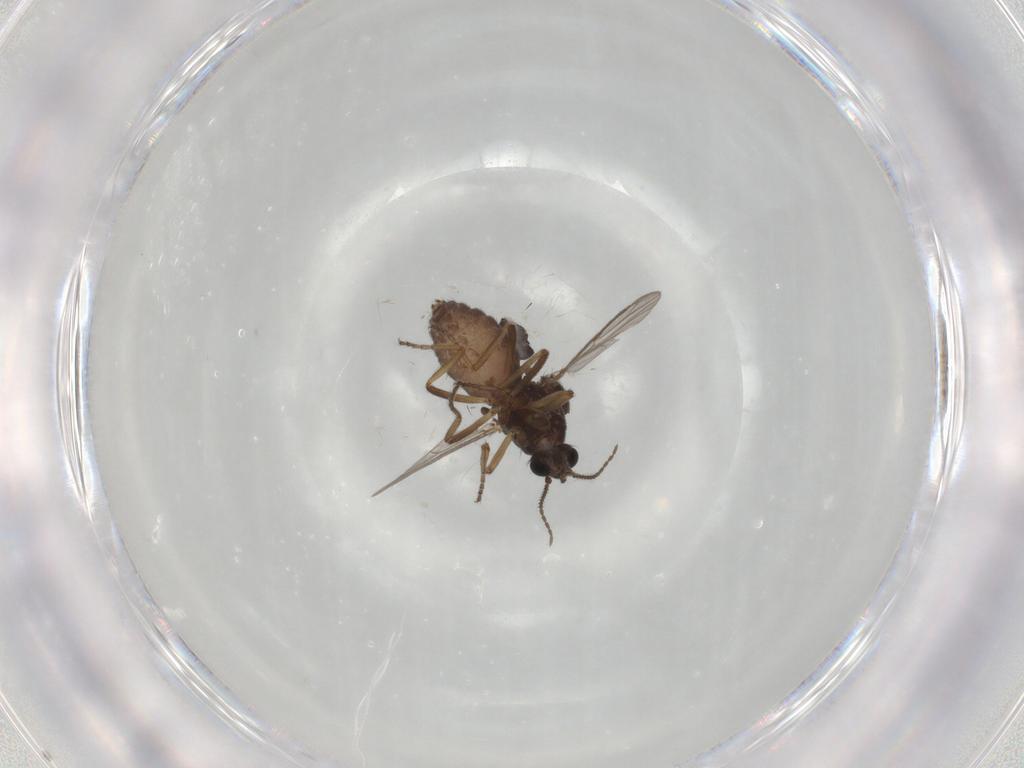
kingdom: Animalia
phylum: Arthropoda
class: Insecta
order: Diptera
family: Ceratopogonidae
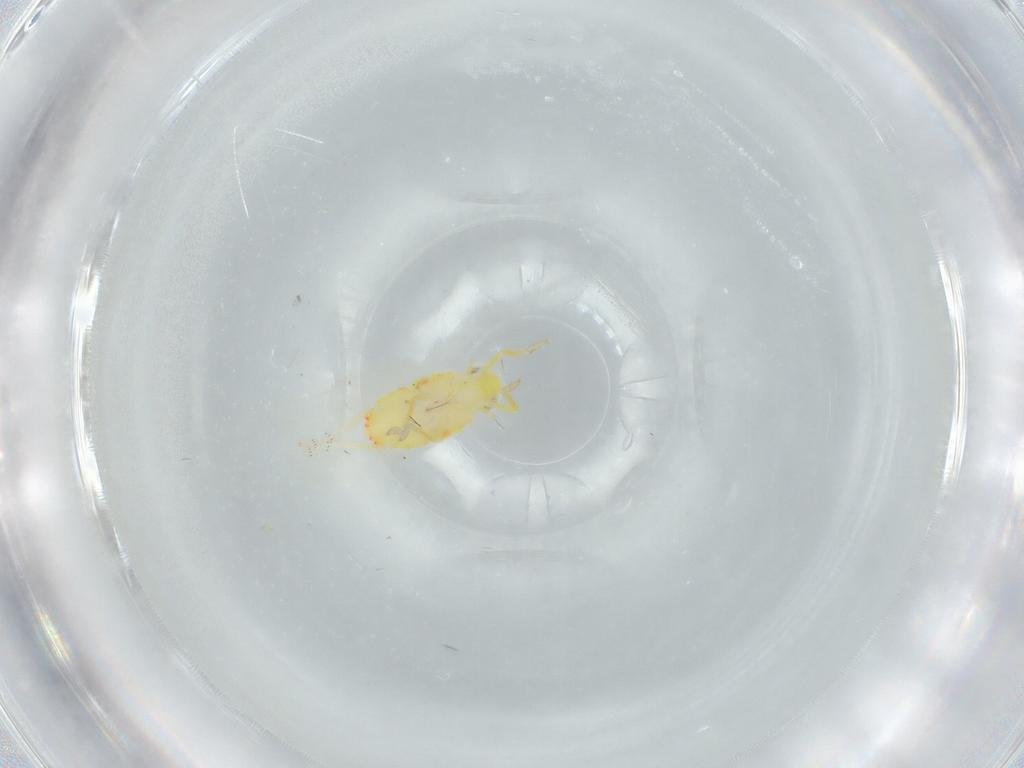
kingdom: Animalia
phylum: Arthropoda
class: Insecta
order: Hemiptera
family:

TASK DETAILS: Set out every line of the records as a JSON list of strings, one string per line, leaving out blank lines and the pictures.

WRITTEN REPLY:
[
  "kingdom: Animalia",
  "phylum: Arthropoda",
  "class: Insecta",
  "order: Diptera",
  "family: Ceratopogonidae",
  "kingdom: Animalia",
  "phylum: Arthropoda",
  "class: Insecta",
  "order: Hemiptera",
  "family:"
]